Last summer, sitting outside his pub near Dover, landlord Nigel Wyndmus saw a small dinghy. A cutter from the coastguard drew up alongside.
At first he mistook what was happening for a training exercise.
"The boat was just a few hundred yards out," Mr Wyndmus said, "and we realised that it was illegal immigrants trying to get to England.".....
He added: "People coming across on boats was not really considered an option" - he believed it was all done by stowaways boarding lorries and trying to break into the Channel Tunnel.
Never heard from again
But now it seems that an unknown number of migrants have made the desperate decision to swim towards England from the French coast.
While some may try to stagger their journey by taking advantage of small dinghies or yachts, we now know that others try to swim the whole way - across one of the busiest shipping lanes in the world.
After months of research by Norway's Dagbladet newspaper, the identities of two men who tried to do this was revealed.
They bought a wetsuit on the same day last October and were never heard from again.
They may have tried to board a boat of the kind seen by locals in the Coastguard pub, or they may have decided to swim the whole way.

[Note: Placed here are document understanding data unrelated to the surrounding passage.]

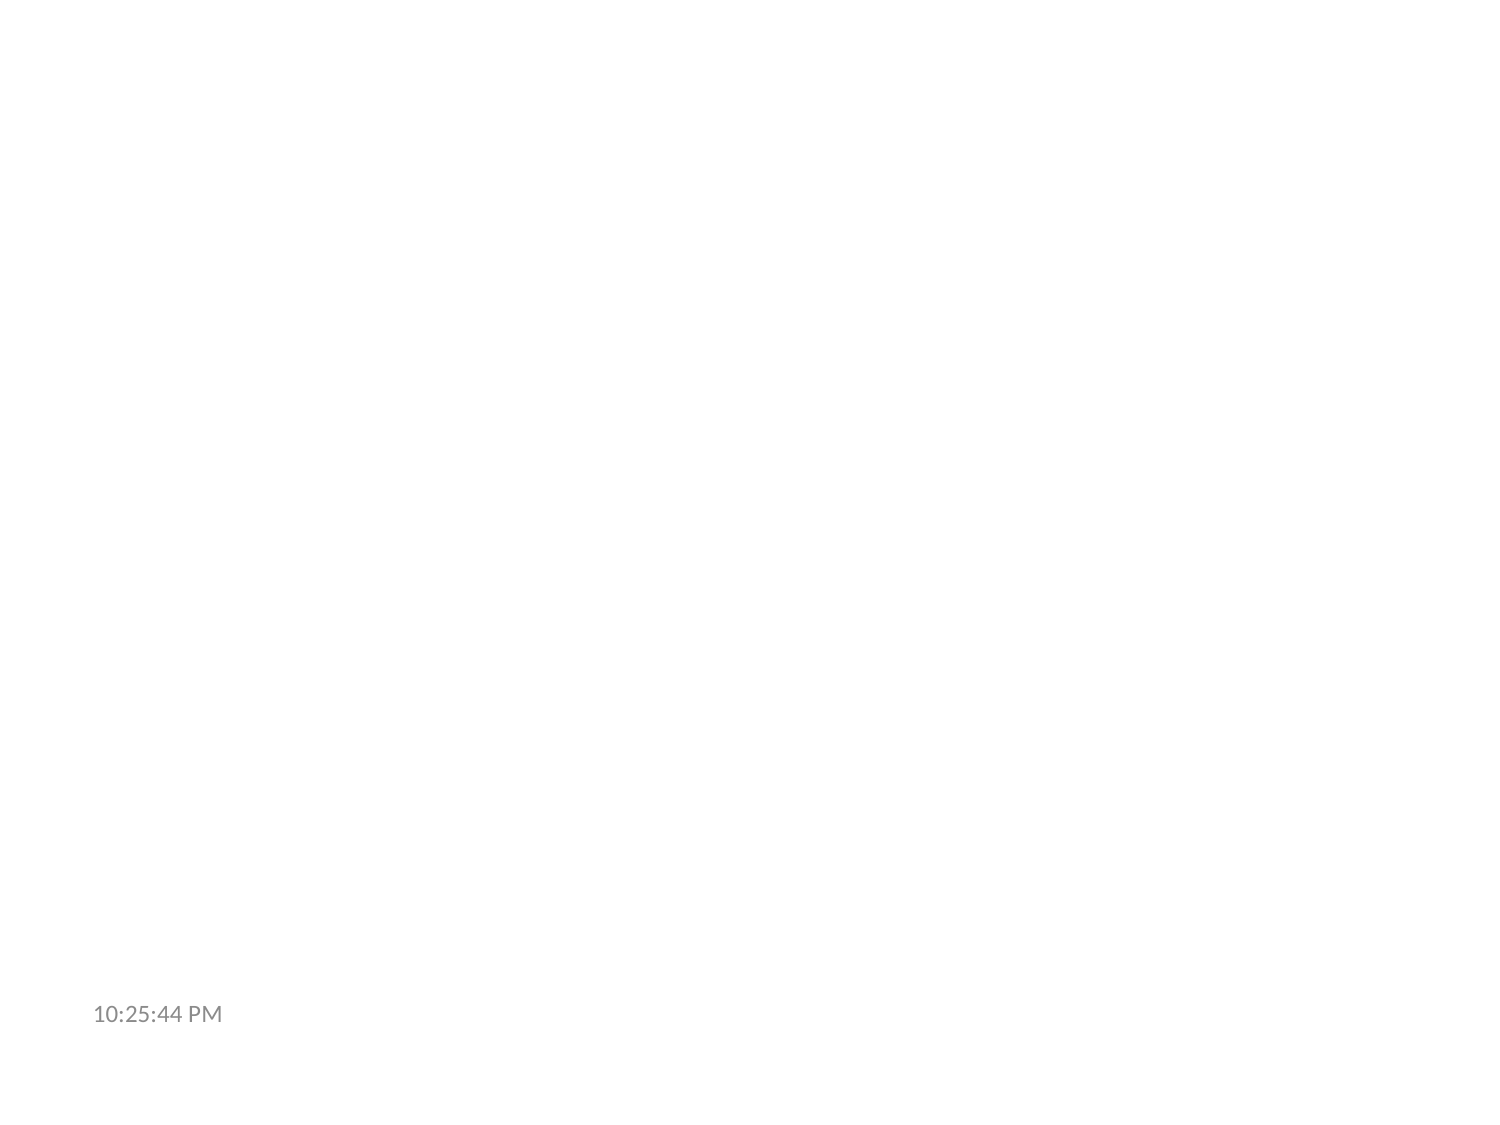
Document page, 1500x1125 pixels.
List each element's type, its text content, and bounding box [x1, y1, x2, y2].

text_box 3:35:09 PM [77, 982, 428, 1043]
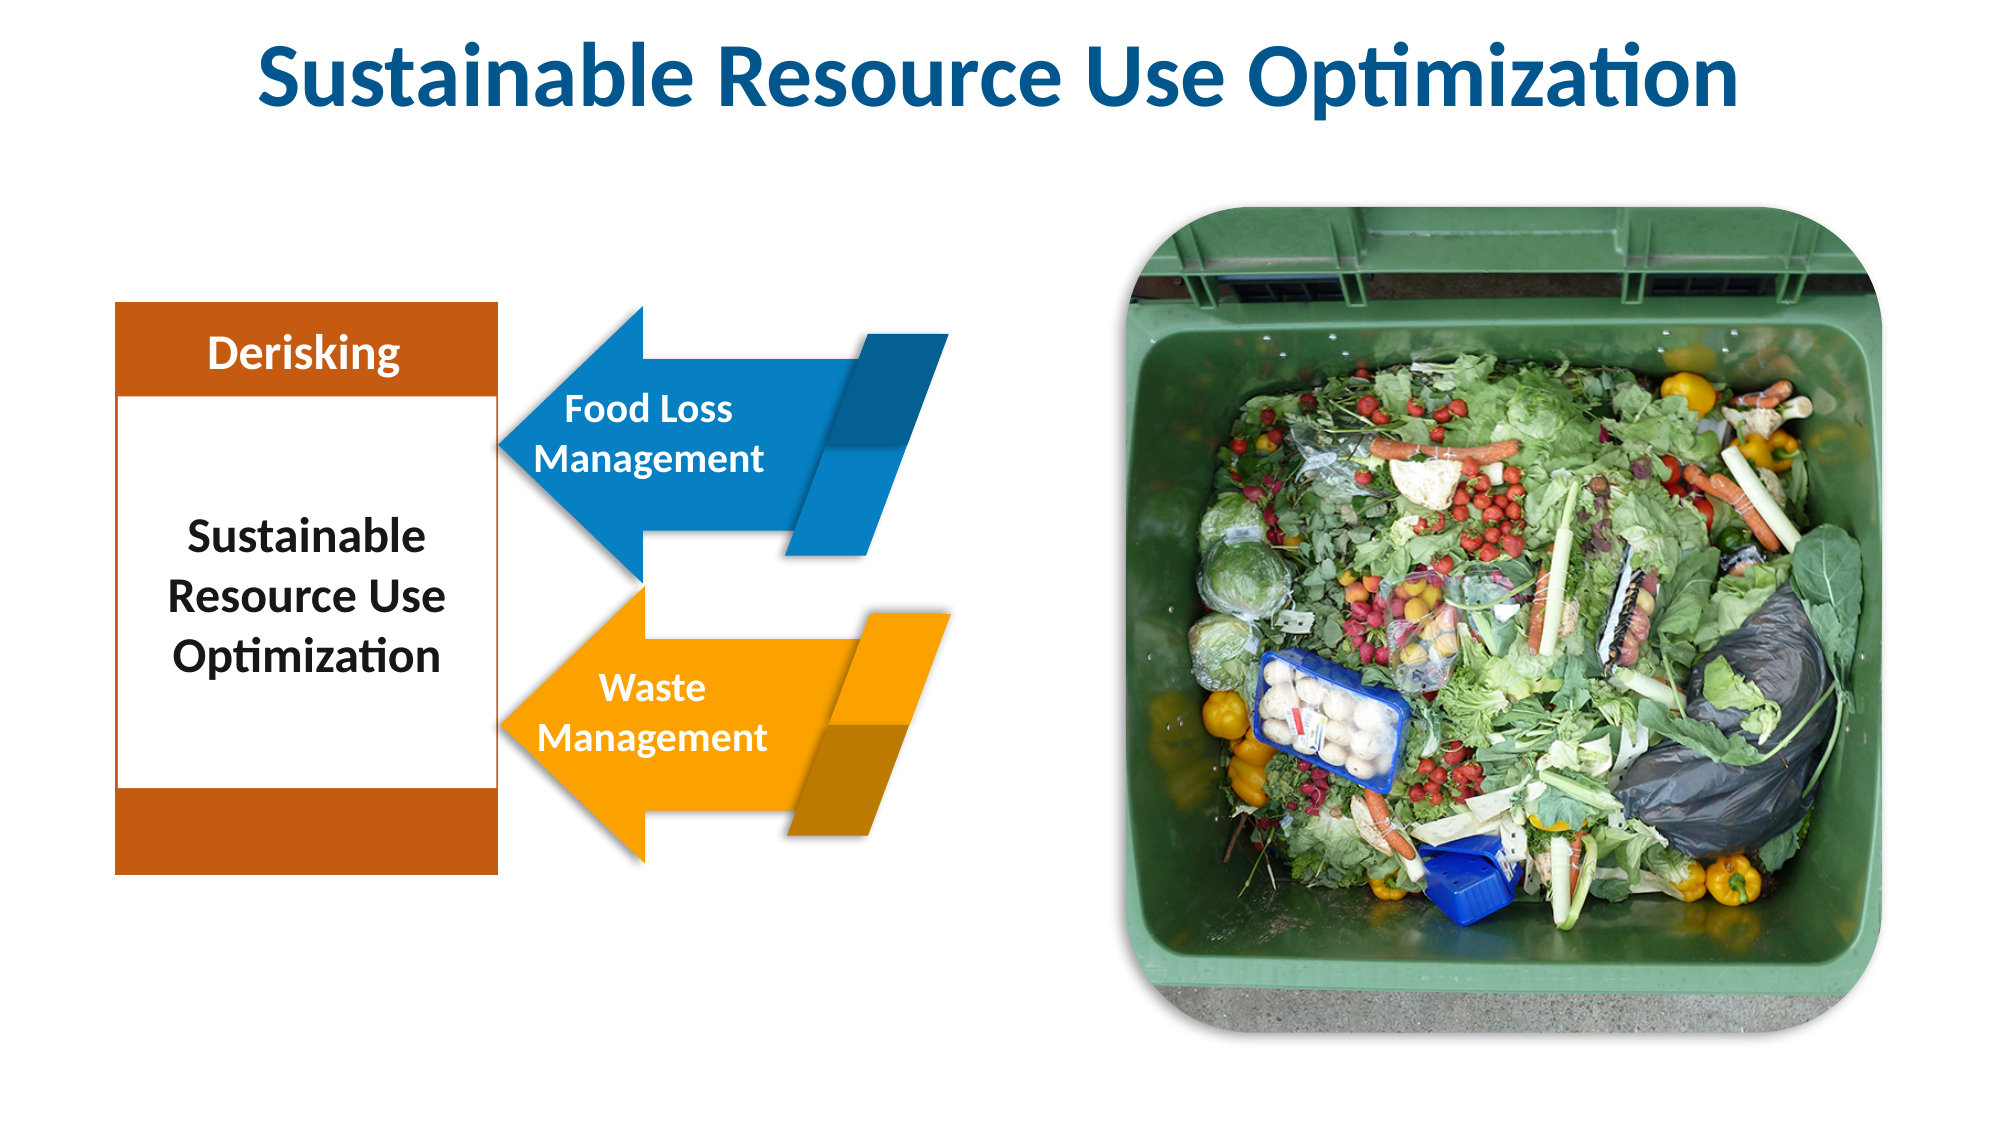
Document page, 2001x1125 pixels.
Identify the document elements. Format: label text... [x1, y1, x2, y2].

picture [1125, 206, 1883, 1033]
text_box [498, 305, 949, 584]
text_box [113, 303, 497, 875]
title Sustainable Resource Use Optimization [0, 1, 2000, 134]
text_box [500, 585, 951, 864]
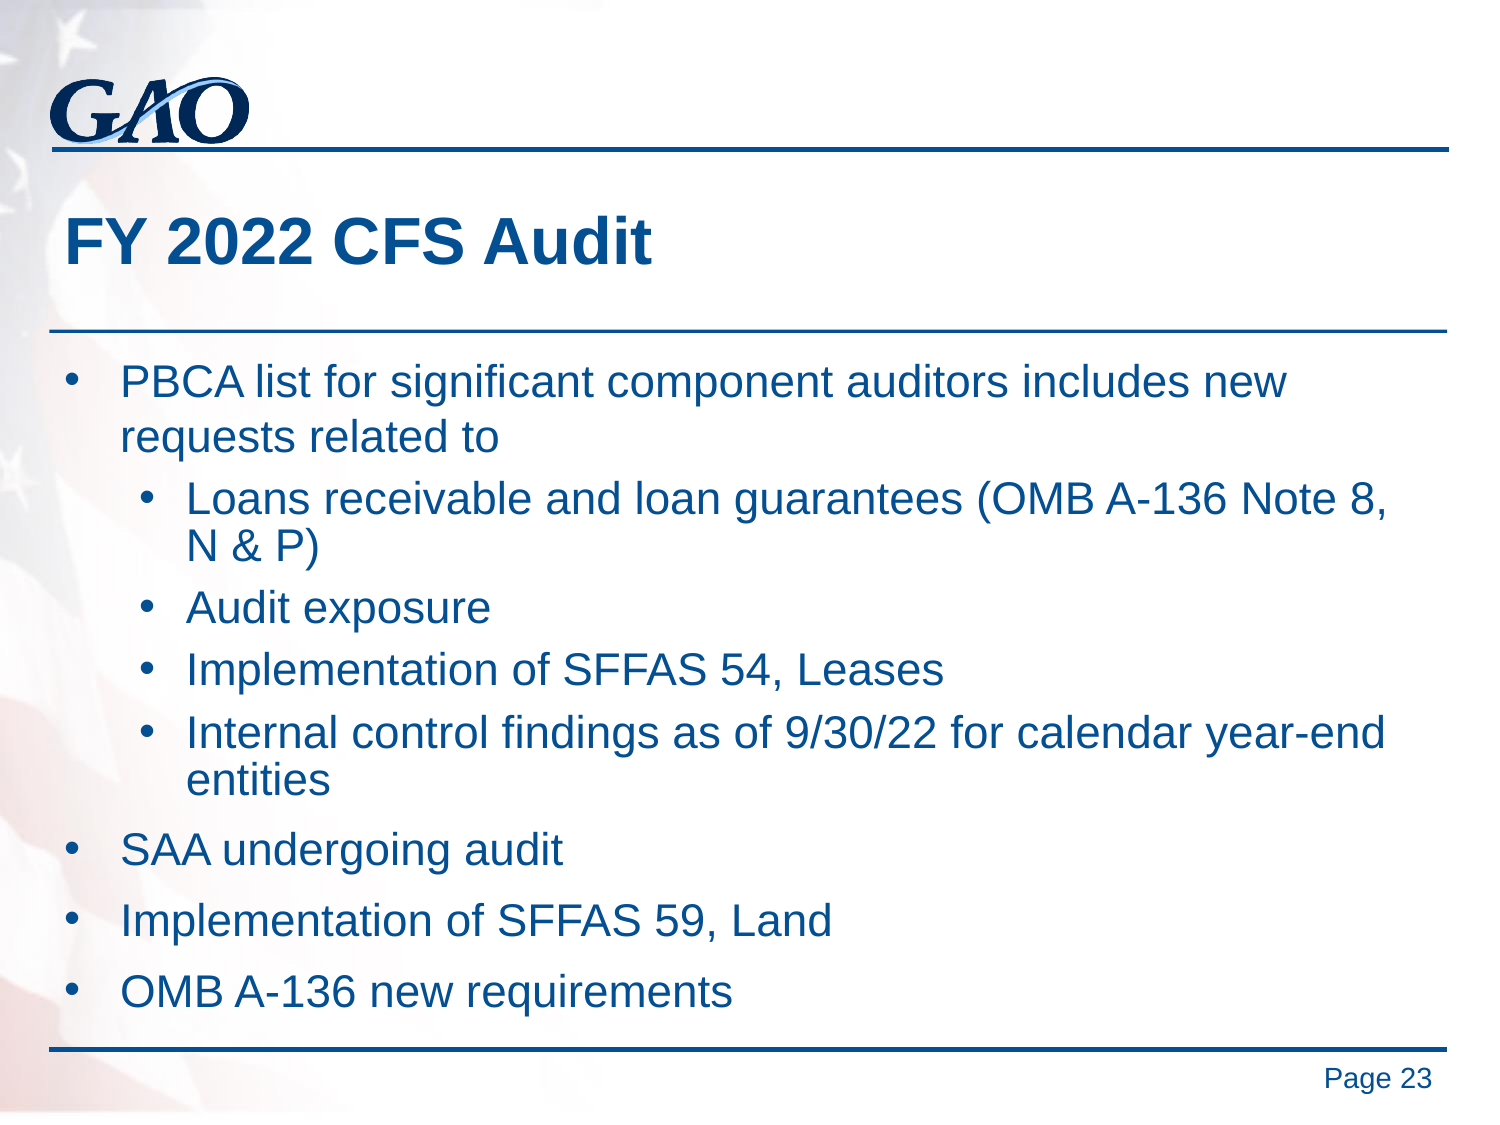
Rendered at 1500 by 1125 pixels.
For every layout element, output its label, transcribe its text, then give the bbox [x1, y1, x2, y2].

slide_number Page 23 [1097, 1050, 1448, 1103]
list PBCA list for significant component auditors includes new requests related to Loans receivable and loan guarantees (OMB A-136 Note 8, N & P) Audit exposure Implementation of SFFAS 54, Leases Internal control findings as of 9/30/22 for calendar year-end entities SAA undergoing audit Implementation of SFFAS 59, Land OMB A-136 new requirements [49, 343, 1447, 1038]
picture [0, 0, 1500, 1125]
title FY 2022 CFS Audit [49, 162, 1447, 313]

Journalist Anders Fjellberg was alarmed when he first read that a body had been found in a wetsuit in southern Norway.
"My initial reaction was: I hope it's not somebody I know, because I surf and the surf community in Norway is quite small - and if someone is found in a wetsuit they could have been a surfer," he recalls.
But after checks with the police, the case was linked to another discovery of human remains - also in a wetsuit - but this time in the Netherlands.
"The Dutch police managed to trace both of the wetsuits by the serial number to a sports shop in Calais. So we went there to learn how anyone could be that desperate," says Mr Fjellberg. "What is it about this place and these people that drives them to this kind of desperation?"
At first the trail went cold, as the shop staff said the men who bought the suits looked like Afghans.
But as reports trickled out online, the men heard from a man who had been looking for a missing Syrian migrant named Mouaz al-Balkhi.
Tracing first the man's uncle in the northern English town of Bradford then his parents in a refugee camp in Jordan, Mr Fjellberg arranged for a DNA test.
The test was inconclusive for the body found in Norway, but it was a match for the remains washed up in the Netherlands.
Never seen again
"Mouaz was a very kind brother and a great cook," says his sister Rahaf al-Balkhi speaking to us from Amman in Jordan.
"We left Syria and he stayed behind to finish his studies in Damascus."
He joined the family in Jordan but left for Libya looking for a job. His family heard from him regularly, but never saw him again.
He said he wanted to go to England to continue his studies. "The last time I heard from him was on 7 October in Calais," says Rahaf.
That is the date the two wetsuits were bought, and along with the DNA tests it proves to Rahaf that her brother is dead.
"The last thing he said to me was 'I miss you Rahaf.' At first I couldn't believe it, but it's better to know what happened to him."
Later the family and the journalists were contacted by friends of another Syrian man who had gone missing on the same day - 7 October.
His name was Shadi Omar Kataf, and after DNA tests he was identified as the body that had washed up in Norway.
It emerged that he and his sister had fled a refugee camp in Syria controlled by Islamic State militants and later went missing, assumed kidnapped.
"We don't know how the two men met, but we heard they'd crossed to Italy from Libya just two days apart," says Mr Fjellberg.
Back in Dover, landlord Nigel Wyndmus is shocked and saddened by the news of the men's fate.
"But unless you actually go to Calais and look back, the view across does make it look a lot closer than it actually is, and I'm sure if you've travelled halfway around Europe, you're going to look at it and think I could swim that," he said.
As we speak, we're sitting beneath the White Cliffs, famous for marking England's coast to sailors for hundreds of years, and famous too in song in the hearts of British people.
"The sun hits the cliffs and because they're taller, they look closer from France," Mr Wyndmus says.
"The white cliffs of Dover have always come over as an emblem of freedom and maybe that's what they are latching onto, that things are better there. I think when you get to that final step it looks within reach."